### Activity
Count the lines in the records below that contain the string "data", matching case exactly, and reply with that number alone.

########################################

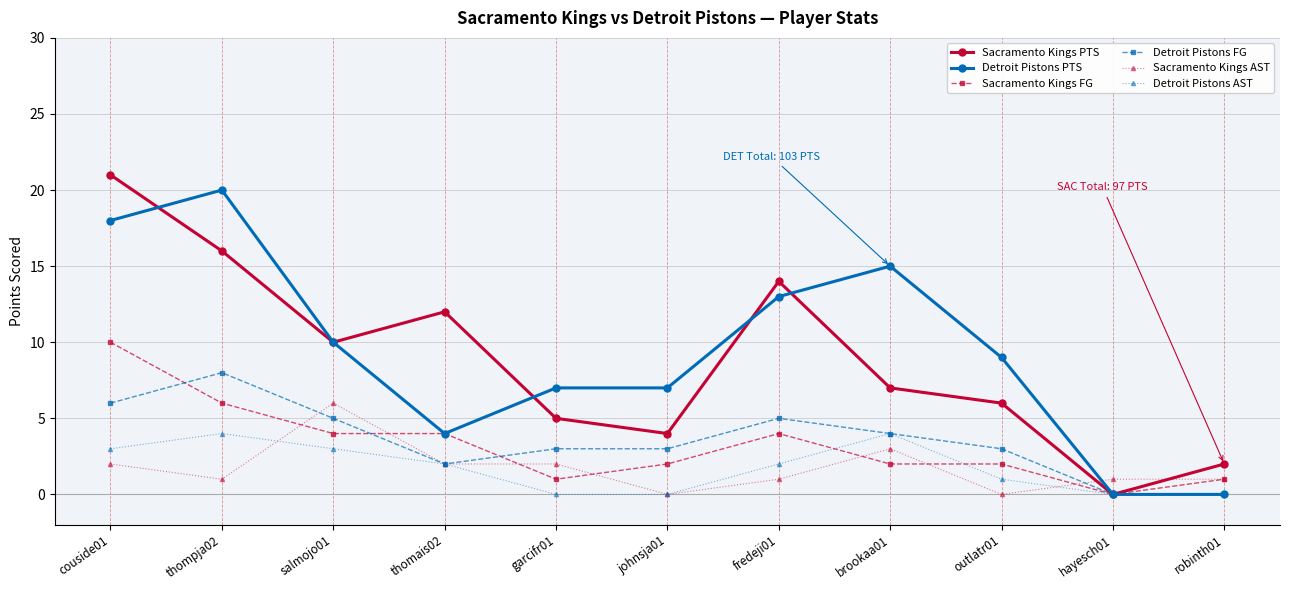

True or false: Sacramento Kings FG has a value of 2 at brookaa01.

True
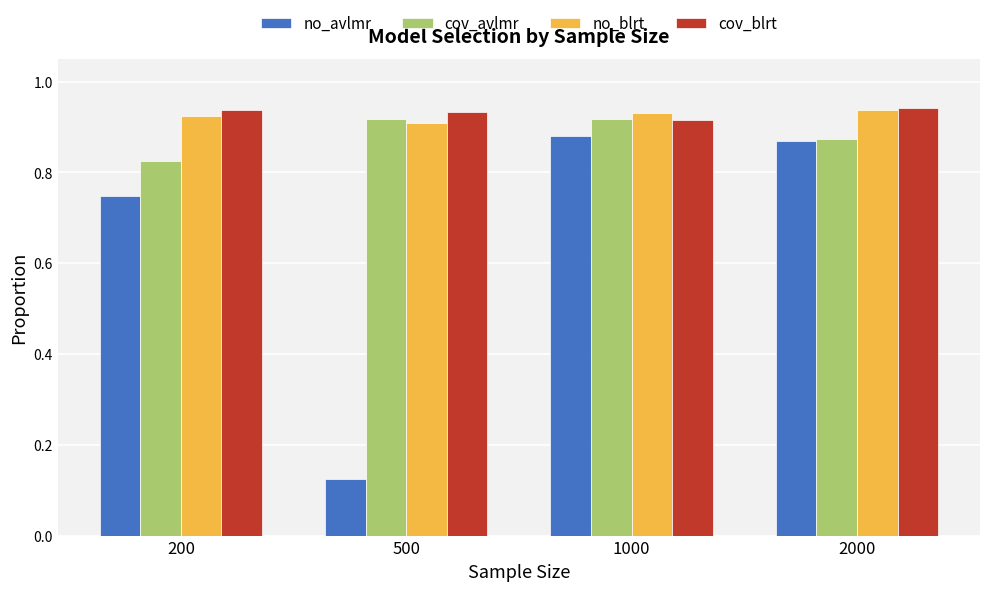

At how many categories does at least one series exceed 0?

4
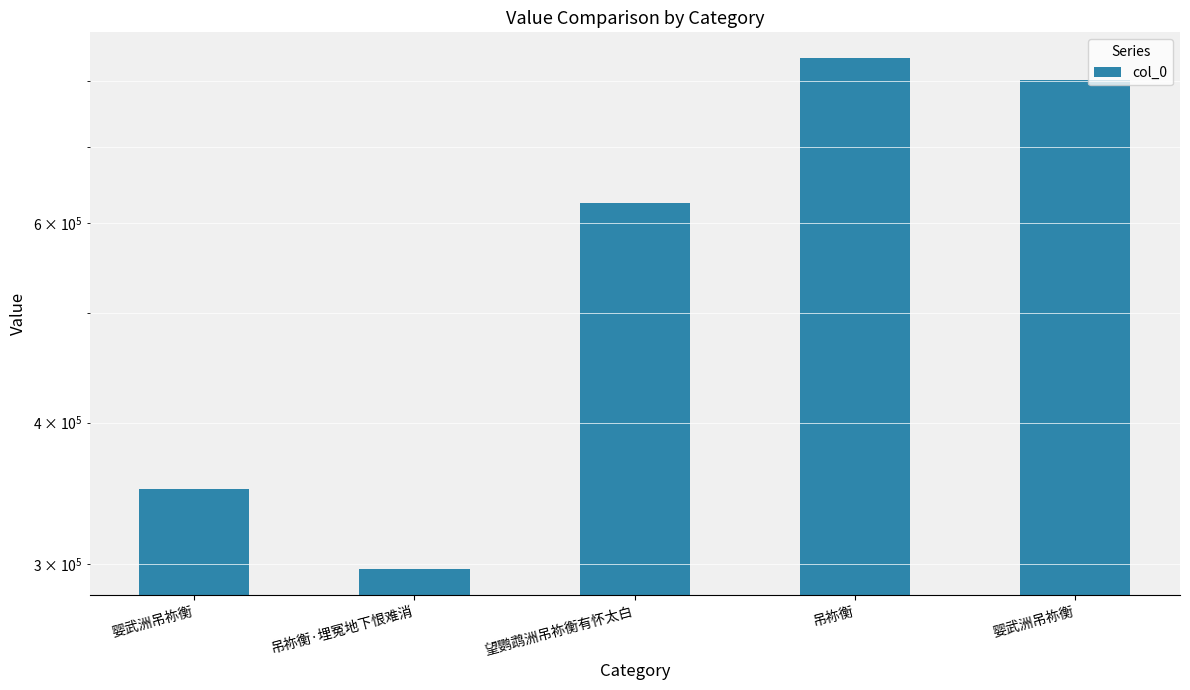

Reading left to right, transcribe all the data shown in this chart.

349505	297021	624223	838779	802418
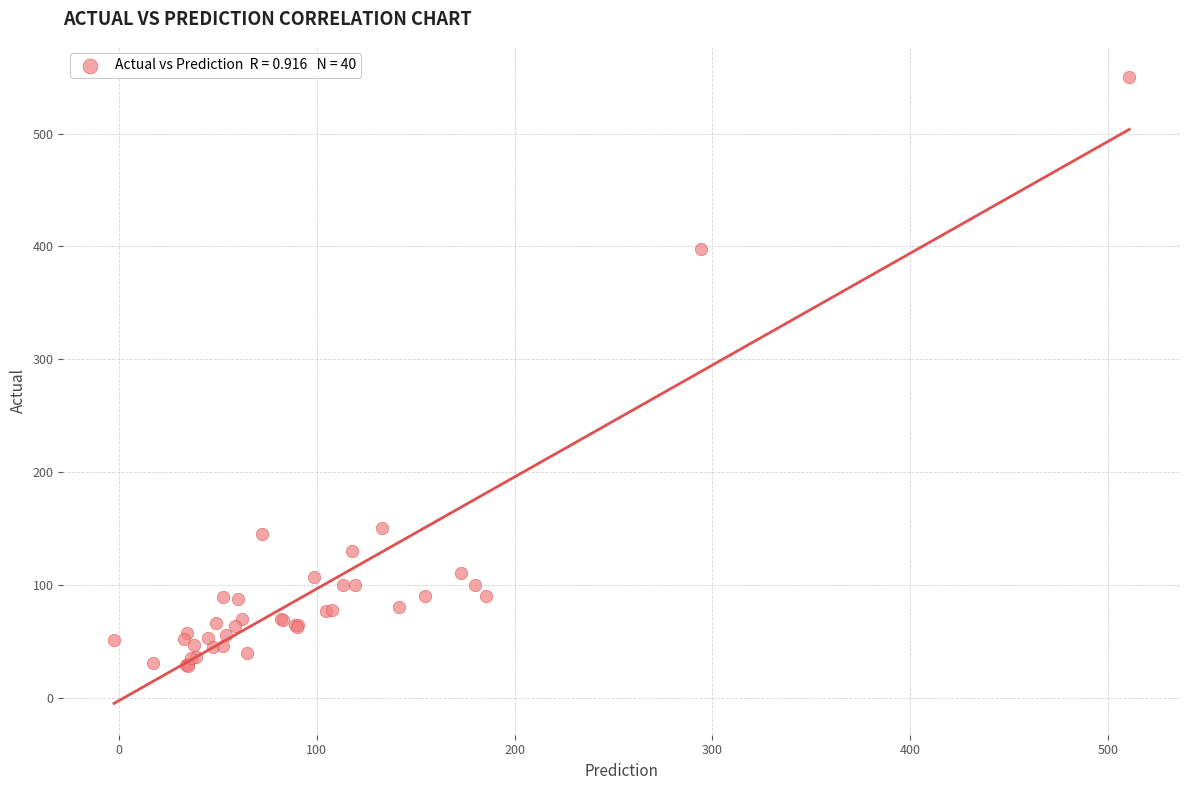

What Y value in the scatter plot is closest to 289?

398.0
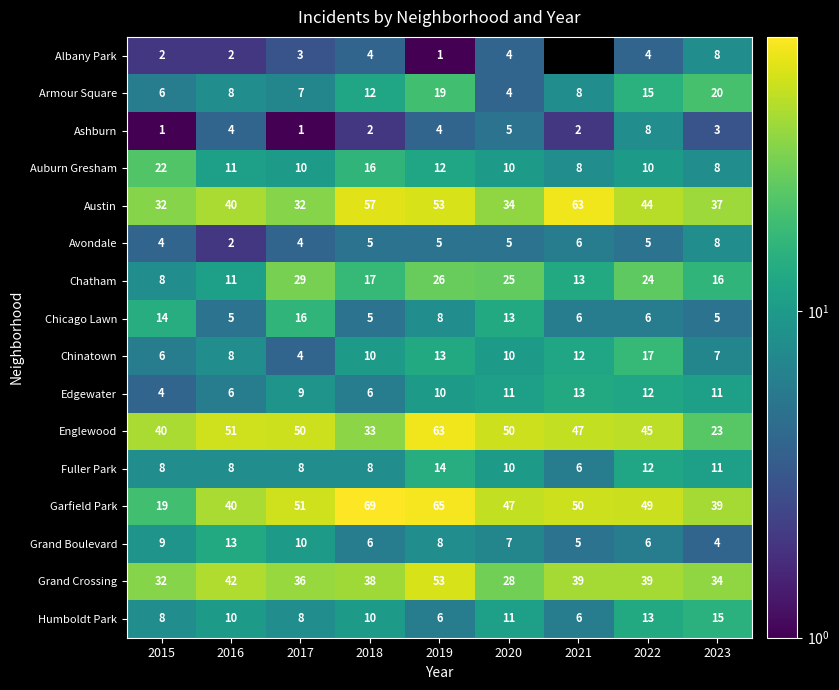

Is it true that Edgewater equals 9 at 2017?

True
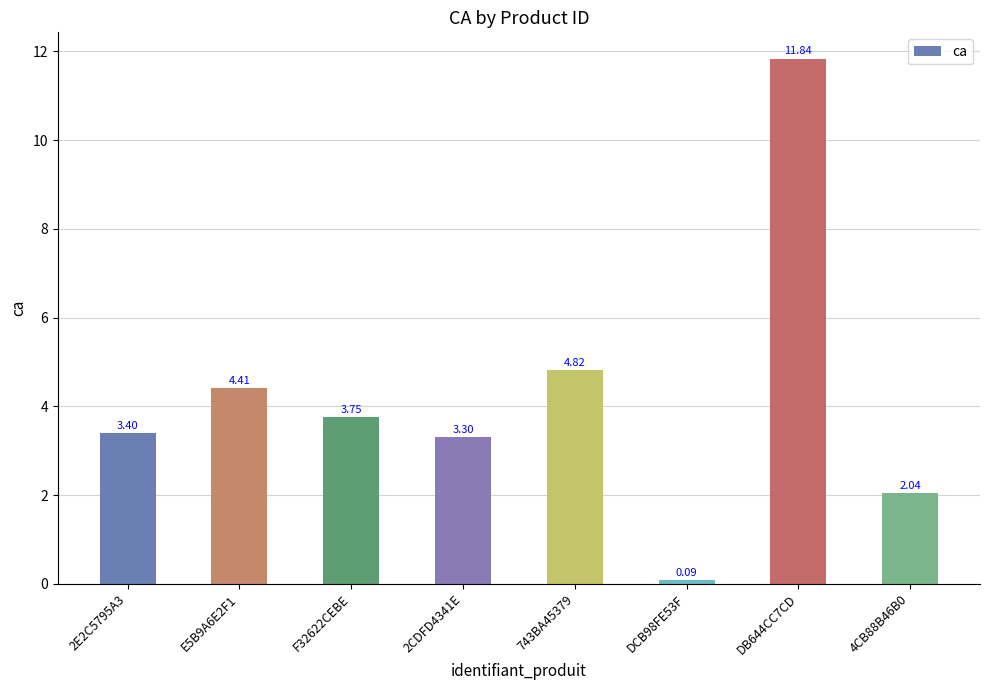

The chart shows a value of 1.4 at F32622CEBE. True or false?

False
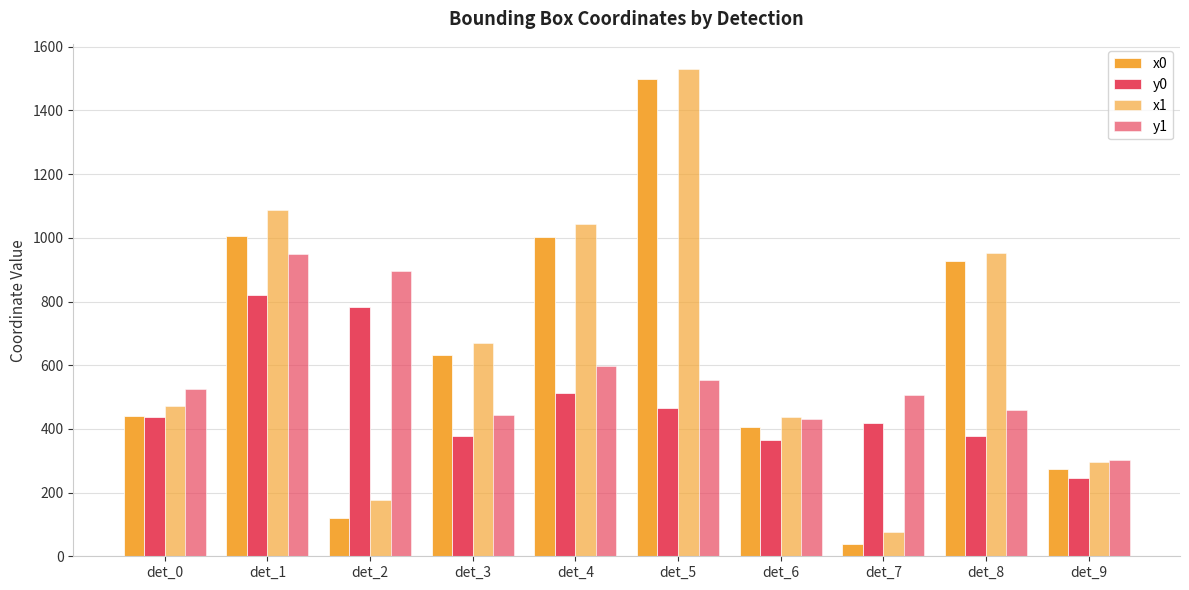

Count the number of data series in this chart.

4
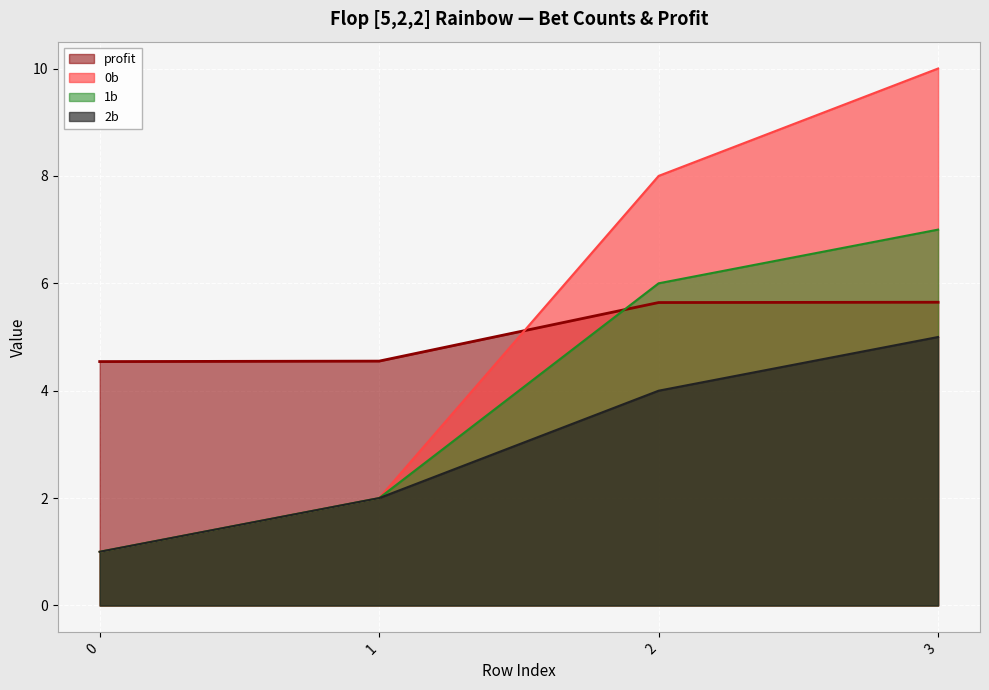

How many values in the profit series are below 5?

2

########################################

### Exercise solution
2